Stored data entries
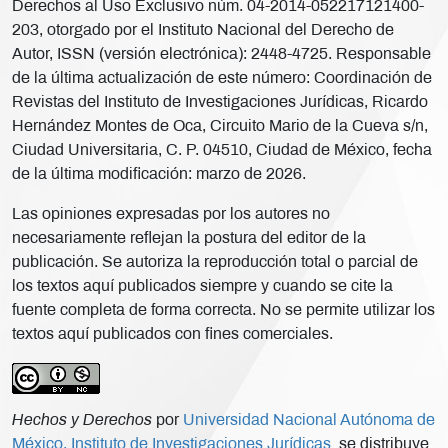
Derechos al Uso Exclusivo núm. 04-2014-052217121400-
203, otorgado por el Instituto Nacional del Derecho de
Autor, ISSN (versión electrónica): 2448-4725. Responsable
de la última actualización de este número: Coordinación de
Revistas del Instituto de Investigaciones Jurídicas, Ricardo
Hernández Montes de Oca, Circuito Mario de la Cueva s/n,
Ciudad Universitaria, C. P. 04510, Ciudad de México, fecha
de la última modificación: marzo de 2026.
Las opiniones expresadas por los autores no
necesariamente reflejan la postura del editor de la
publicación. Se autoriza la reproducción total o parcial de
los textos aquí publicados siempre y cuando se cite la
fuente completa de forma correcta. No se permite utilizar los
textos aquí publicados con fines comerciales.
Hechos y Derechos
por
Universidad Nacional Autónoma de
México, Instituto de Investigaciones Jurídicas
se distribuye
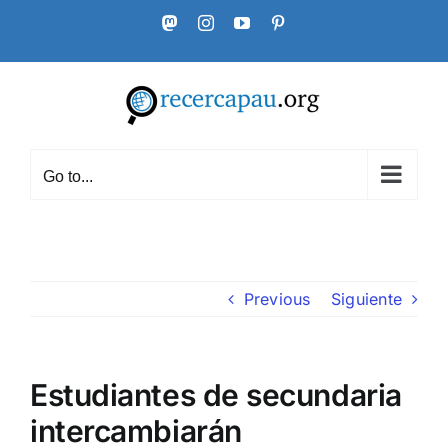
Skip
Mastodon
Instagram
YouTube
Pinterest
to
content
Go to...
Previous
Siguiente
Estudiantes de secundaria
intercambiarán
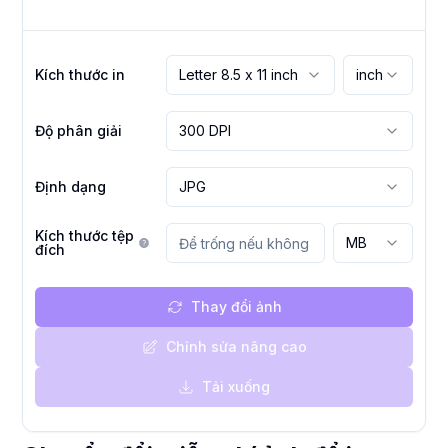
Kích thước in
Letter 8.5 x 11 inch
inch
Độ phân giải
300 DPI
Định dạng
JPG
Kích thước tệp
MB
đích
Thay đổi ảnh
Chỉnh sửa nâng cao
Tải xuống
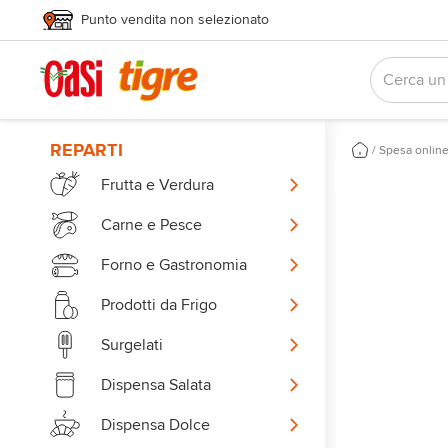
Punto vendita non selezionato
REPARTI
/
Spesa onlin
Frutta e Verdura
Carne e Pesce
Forno e Gastronomia
Prodotti da Frigo
Surgelati
Dispensa Salata
Dispensa Dolce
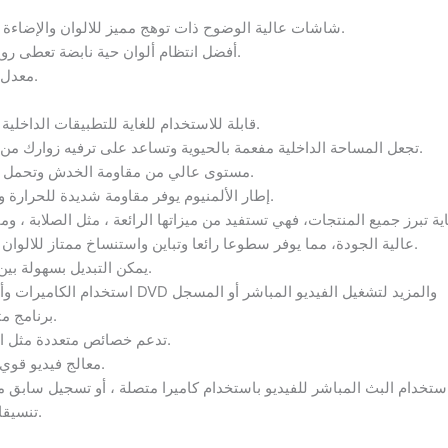
شاشات عالية الوضوح ذات توهج مميز للالوان والإضاءة يريح العين ويجعل المشاهدة طبيعية.
أفضل انتظام ألوان حية نابضة تعطى روح للاعلان وتجذب المتفرج او العميل.
معدل تحديث عالي للاستعمال في الإيجار.
قابلة للاستخدام للغاية للتطبيقات الداخلية والفنادق والبنوك والمعارض وغيرها.
تجعل المساحة الداخلية مفعمة بالحيوية وتساعد على ترفيه زوارك من خلال مشاهدة محتوى عالي الجودة.
مستوى عالي من مقاومة الخدش وتحمل الصدمات، يضمن عمر طويل للمنتج.
إطار الألمنيوم يوفر مقاومة شديدة للحرارة وتصميما بدون مروحة وبدون ضوضاء.
يتم تصنيعها باستخدام مكونات LED عالية الجودة، مما يوفر سطوعا رائعا وتباين واستنساخ ممتاز للالوان.
يمكن التبديل بسهولة بين مصادر الفيديو المتعددة بضغطة زر.
استخدام الكاميرات وأجهزة الكمبيوتر المحمولة ومشغلات DVD والمزيد لتشغيل الفيديو المباشر أو المسجل
برنامج متعدد لإضفاء طابع احترافي للمحتوى.
تدعم خصائص متعددة مثل الصورة داخل صورة والتحكم عن بعد.
معالج فيديو قوي ومميز يوفر معدل بث تعالى وسريع.
تنسيقات كاملة الشاشة وصورة في صورة.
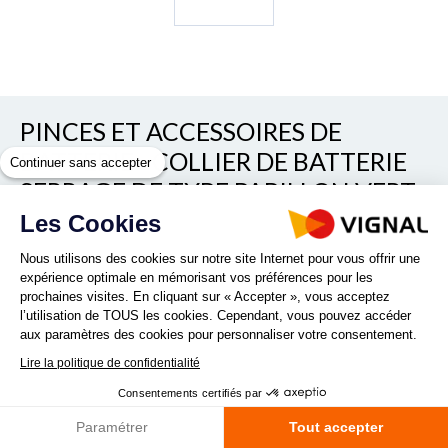
PINCES ET ACCESSOIRES DE
BATTERIE - COLLIER DE BATTERIE
Continuer sans accepter
SERRAGE DE TYPE PAPILLON VERT
SUR VIS M8 - SECTION 10/25 (PÔLE
Les Cookies
-)
Nous utilisons des cookies sur notre site Internet pour vous offrir une
expérience optimale en mémorisant vos préférences pour les
prochaines visites. En cliquant sur « Accepter », vous acceptez
REF. 72CB55
l’utilisation de TOUS les cookies. Cependant, vous pouvez accéder
aux paramètres des cookies pour personnaliser votre consentement.
Lire la politique de confidentialité
Collier de batterie serrage de type papillon vert sur vis M8 -
section 10/25 (Pôle -)
Consentements certifiés par
Lire la suite
Paramétrer
Tout accepter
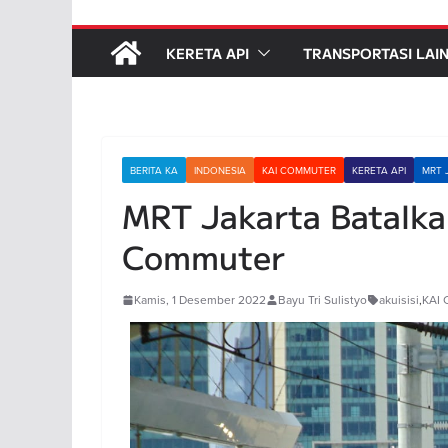
KERETA API
TRANSPORTASI LAI
BERITA KA
INDONESIA
KAI COMMUTER
KERETA API
MRT 
MRT Jakarta Batalka
Commuter
Kamis, 1 Desember 2022
Bayu Tri Sulistyo
akuisisi
,
KAI 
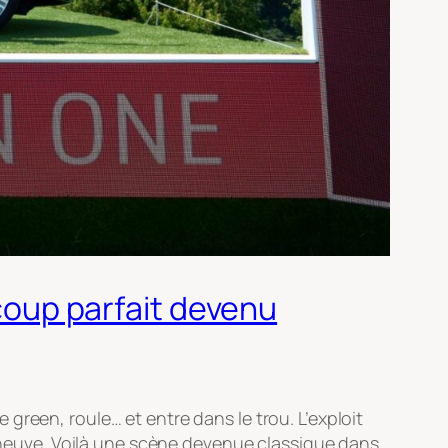
 coup parfait devenu
le green, roule… et entre dans le trou. L’exploit
nt neuve. Voilà une scène devenue classique dans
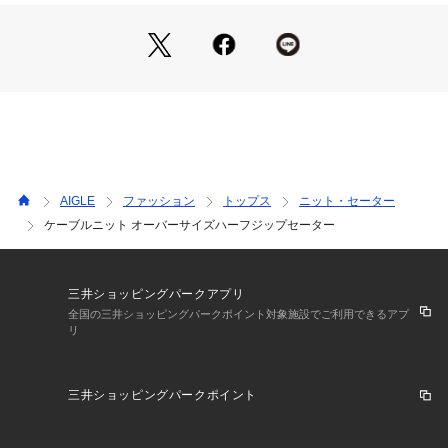
AIGLE
ファッション
トップス
ニット・セーター
ケーブルニット オーバーサイズハーフジップセーター
三井ショッピングパークアプリ
全国の三井ショッピングパークポイント対象施設でご利用できるアプ
リ
三井ショッピングパークポイント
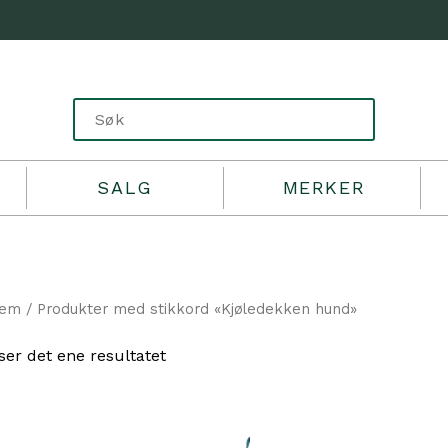
SALG
MERKER
jem
/ Produkter med stikkord «Kjøledekken hund»
ser det ene resultatet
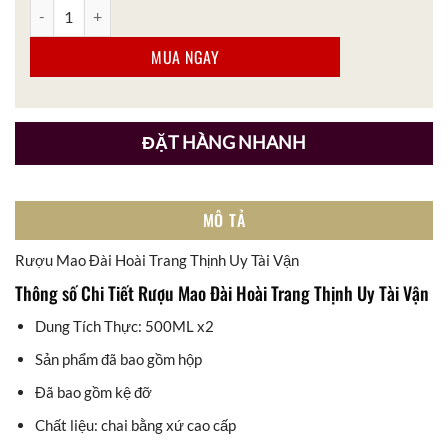
Rượu Mao Đài Hoài Trang Thịnh Uy Tài Vận số lượng
MUA NGAY
ĐẶT HÀNG NHANH
MÔ TẢ
Rượu Mao Đài Hoài Trang Thịnh Uy Tài Vận
Thông số Chi Tiết Rượu Mao Đài Hoài Trang Thịnh Uy Tài Vận
Dung Tích Thực: 500ML x2
Sản phẩm đã bao gồm hộp
Đã bao gồm kệ đỡ
Chất liệu: chai bằng xứ cao cấp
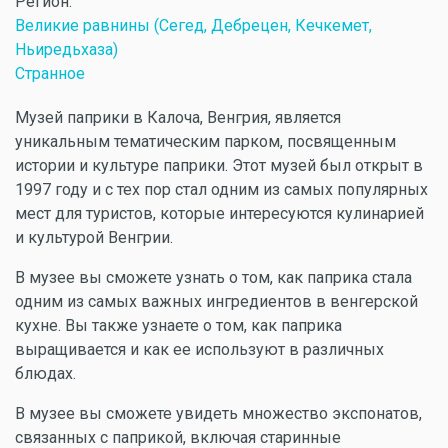
Регион:
Великие равнины (Сегед, Дебрецен, Кечкемет,
Ньиредьхаза)
Странное
Музей паприки в Калоча, Венгрия, является
уникальным тематическим парком, посвященным
истории и культуре паприки. Этот музей был открыт в
1997 году и с тех пор стал одним из самых популярных
мест для туристов, которые интересуются кулинарией
и культурой Венгрии.
В музее вы сможете узнать о том, как паприка стала
одним из самых важных ингредиентов в венгерской
кухне. Вы также узнаете о том, как паприка
выращивается и как ее используют в различных
блюдах.
В музее вы сможете увидеть множество экспонатов,
связанных с паприкой, включая старинные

◆ **BRIEF**
Needed here is a verbatim copy of the data from the first line through the line with "de la última actualización", without pictures.

◆ **WORKED SOLUTION**
Derechos al Uso Exclusivo núm. 04-2014-052217121400-
203, otorgado por el Instituto Nacional del Derecho de
Autor, ISSN (versión electrónica): 2448-4725. Responsable
de la última actualización de este número: Coordinación de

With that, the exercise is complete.